(Read the series so far.)
Rodents and pests are both creative and enduring creatures—but they are intruders. To be fair, in many cases, we may be the actual invaders, for we build houses in the middle of their habitat and then desperately try to keep them from living in our space. How do we do it? We fill every gap and close every opening so that we can keep them from getting in. What do they do in response? They find another way in! It can be a battle if they have found your stuff to their liking.
We may think of them as pests, but what they do is actually quite ingenious. A mouse can squeeze his body into a hole the size of a dime. He can pull his bones from joints to get himself from tight places. There is something admirable about that kind of tenacity. At the same time, such an ingenious behavior and tenacious approach doesn’t always work.
In this lesson, we want to think about the door to a relationship with God. We don’t want to neglect to point out that the letter from which we are taking our lessons, the Epistle to the Romans, has already made clear the door to God. The simple term we use for that door is “gospel”—a word used in our modern English to mean “the truth”—but in antiquity it meant “good news.”
No matter, to us it is both! The gospel is the message that Jesus of Nazareth was not just a good man, but the dispatched Eternal Son of God, who came into the world to make it possible for men and women to have an intimate, personal relationship with the God of Abraham now, and enjoy conscious life with Him after this physical life is ended. That message was based on several component truths that must be grasped:
First, all men are sinners. We weren’t made that way; we became what we are in a revolt against God that took place many generations ago in the Garden of Eden. We don’t become sinners when we start sinning as children—quite the opposite. We sin as children without any need to be told how—because we are born sinners.

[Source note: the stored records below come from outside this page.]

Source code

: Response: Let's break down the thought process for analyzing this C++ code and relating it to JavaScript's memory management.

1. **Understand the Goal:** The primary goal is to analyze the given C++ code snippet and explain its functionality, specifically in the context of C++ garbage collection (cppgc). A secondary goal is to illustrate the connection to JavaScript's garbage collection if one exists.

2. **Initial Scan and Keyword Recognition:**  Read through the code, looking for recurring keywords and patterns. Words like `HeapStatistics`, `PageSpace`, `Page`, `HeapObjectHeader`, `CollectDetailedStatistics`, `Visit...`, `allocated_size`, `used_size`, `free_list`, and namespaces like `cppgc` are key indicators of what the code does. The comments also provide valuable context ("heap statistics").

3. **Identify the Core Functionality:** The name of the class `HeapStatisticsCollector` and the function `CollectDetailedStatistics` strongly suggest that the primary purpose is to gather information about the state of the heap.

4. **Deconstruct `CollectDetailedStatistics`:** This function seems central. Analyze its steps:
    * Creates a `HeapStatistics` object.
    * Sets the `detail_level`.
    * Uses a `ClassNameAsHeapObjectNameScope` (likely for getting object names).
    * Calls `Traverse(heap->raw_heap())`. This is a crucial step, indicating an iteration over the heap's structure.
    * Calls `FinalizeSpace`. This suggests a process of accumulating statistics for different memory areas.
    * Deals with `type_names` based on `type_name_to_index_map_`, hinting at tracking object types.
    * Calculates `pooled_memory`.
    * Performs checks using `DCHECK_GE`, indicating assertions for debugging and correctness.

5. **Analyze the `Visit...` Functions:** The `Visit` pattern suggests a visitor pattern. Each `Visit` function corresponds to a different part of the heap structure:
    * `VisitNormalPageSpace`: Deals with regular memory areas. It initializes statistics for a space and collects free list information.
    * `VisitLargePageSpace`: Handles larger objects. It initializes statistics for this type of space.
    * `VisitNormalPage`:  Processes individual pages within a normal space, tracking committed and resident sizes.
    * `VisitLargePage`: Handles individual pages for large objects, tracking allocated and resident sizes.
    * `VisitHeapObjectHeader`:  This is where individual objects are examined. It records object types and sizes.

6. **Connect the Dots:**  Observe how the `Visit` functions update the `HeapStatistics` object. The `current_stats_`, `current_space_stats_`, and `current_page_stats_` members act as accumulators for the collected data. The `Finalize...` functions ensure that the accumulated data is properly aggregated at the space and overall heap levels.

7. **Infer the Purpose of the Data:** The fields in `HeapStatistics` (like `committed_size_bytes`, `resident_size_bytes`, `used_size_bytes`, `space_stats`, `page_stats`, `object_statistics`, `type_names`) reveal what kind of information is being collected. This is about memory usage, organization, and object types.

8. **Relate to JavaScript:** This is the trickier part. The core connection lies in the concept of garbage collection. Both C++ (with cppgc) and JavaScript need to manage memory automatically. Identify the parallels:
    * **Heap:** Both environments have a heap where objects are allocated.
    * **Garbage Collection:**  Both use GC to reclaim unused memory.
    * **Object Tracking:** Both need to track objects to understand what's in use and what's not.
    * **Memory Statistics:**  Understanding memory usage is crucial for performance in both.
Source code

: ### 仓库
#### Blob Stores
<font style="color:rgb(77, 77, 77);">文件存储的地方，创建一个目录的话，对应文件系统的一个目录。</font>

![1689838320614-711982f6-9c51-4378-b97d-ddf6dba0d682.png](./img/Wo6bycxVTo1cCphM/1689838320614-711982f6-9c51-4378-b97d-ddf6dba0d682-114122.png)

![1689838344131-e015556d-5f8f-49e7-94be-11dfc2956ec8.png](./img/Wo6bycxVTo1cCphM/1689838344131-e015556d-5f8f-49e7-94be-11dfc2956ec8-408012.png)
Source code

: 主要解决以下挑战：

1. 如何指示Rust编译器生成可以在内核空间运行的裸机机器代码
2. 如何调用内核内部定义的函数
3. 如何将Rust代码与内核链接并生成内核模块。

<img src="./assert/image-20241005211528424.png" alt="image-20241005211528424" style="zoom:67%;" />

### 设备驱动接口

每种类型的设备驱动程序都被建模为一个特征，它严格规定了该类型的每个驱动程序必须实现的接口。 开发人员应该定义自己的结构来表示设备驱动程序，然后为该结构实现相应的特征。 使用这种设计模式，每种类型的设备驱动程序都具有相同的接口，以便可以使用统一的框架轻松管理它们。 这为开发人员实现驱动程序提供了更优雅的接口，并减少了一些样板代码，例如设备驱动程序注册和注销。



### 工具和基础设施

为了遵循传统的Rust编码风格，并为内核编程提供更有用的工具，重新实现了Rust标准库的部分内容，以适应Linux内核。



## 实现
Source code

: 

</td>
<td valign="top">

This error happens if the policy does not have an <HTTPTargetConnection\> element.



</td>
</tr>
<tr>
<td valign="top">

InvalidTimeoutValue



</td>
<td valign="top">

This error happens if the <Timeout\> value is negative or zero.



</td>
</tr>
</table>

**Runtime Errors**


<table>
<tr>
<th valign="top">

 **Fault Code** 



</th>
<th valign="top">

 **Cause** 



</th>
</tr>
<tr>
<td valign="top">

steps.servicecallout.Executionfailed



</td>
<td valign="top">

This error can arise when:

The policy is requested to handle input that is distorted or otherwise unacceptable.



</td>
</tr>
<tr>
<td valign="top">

Second, because we have fallen from a guiltless state, we are unable to have a direct access to God because of the “law of sin and of death” that mandates that when sin occurs, some part of our free flowing relationship with God withers, and someone or something must die as a result—in part to symbolize the “death” of the life flow from God to us. In the atonement laws of Moses, animals substituted in a temporary way for the sacrifice that satisfied God for a time.
Third, God didn’t leave man with atonement—animal blood to temporarily cover our sin. He sent His Son to become a “Lamb” that was slain once for all as a perfect sacrifice for man’s sin.
Fourth, like all sacrifices, the one seeking relationship with God must believe the offering cares for the need—or the sacrifice is in vain (as it applies to them). We have to see the sacrifice as our sacrifice, and desire personally the relationship with God.
That foundational instruction of the gospel was made plain in Romans 1-5. If you kept reading, you would then discover that the good news has implications for daily choices, life priorities and behavior, in Romans 6-8. There Paul made plain that we are not to serve lust (Romans 6) nor list (Romans 7), but rather be led by the Spirit of God.
As you continue studying the letter, you will quickly realize the next section of the letter (Romans 9-11) describes why the plan to transform lives is absolutely secure—because it rests on a faithful God who painstakingly works in lives for generations to tell His story.
As Paul watched his own countrymen defect from the faith in Jesus, he made plain that some began with the Christian movement, but did not remain with it—and that was no indication that the message was false. In fact, it was anticipated by God and prophesied by His holy ones of old.
By Romans 10, Paul was describing the simple truth that no other door existed to access God beside the gospel. He argued that intruding never works with God. God has made known in the biblical record exactly what He requires for a man or woman to have a relationship with Him. As Creator, He has the right to require what He chooses (Paul made that point in Romans 9). As he continued his writing, Paul made clear another related truth:
Key Principle: No one intrudes into a relationship with God. By His grace, there is a door, but that is the only way in.
Take a look at this as we study again from the letter of Romans in chapter 10. In that chapter, Paul was gripped in the heartbreak of watching his fellow countrymen walk away from God. He recognized the decline, and he felt he needed to explain it. The problem was that the gospel, the story of salvation through Jesus the Jewish Messiah, was taking hold in the Gentile world, but under severe attack in the Jewish world.
How could that be? The place where the story unfolded was largely rejecting the story—and people who were distant from the story were embracing it, as well as the salvation that Jesus offered. He felt he needed to explain why Jews were rejecting the message, and why that had no bearing on the truth of its claims.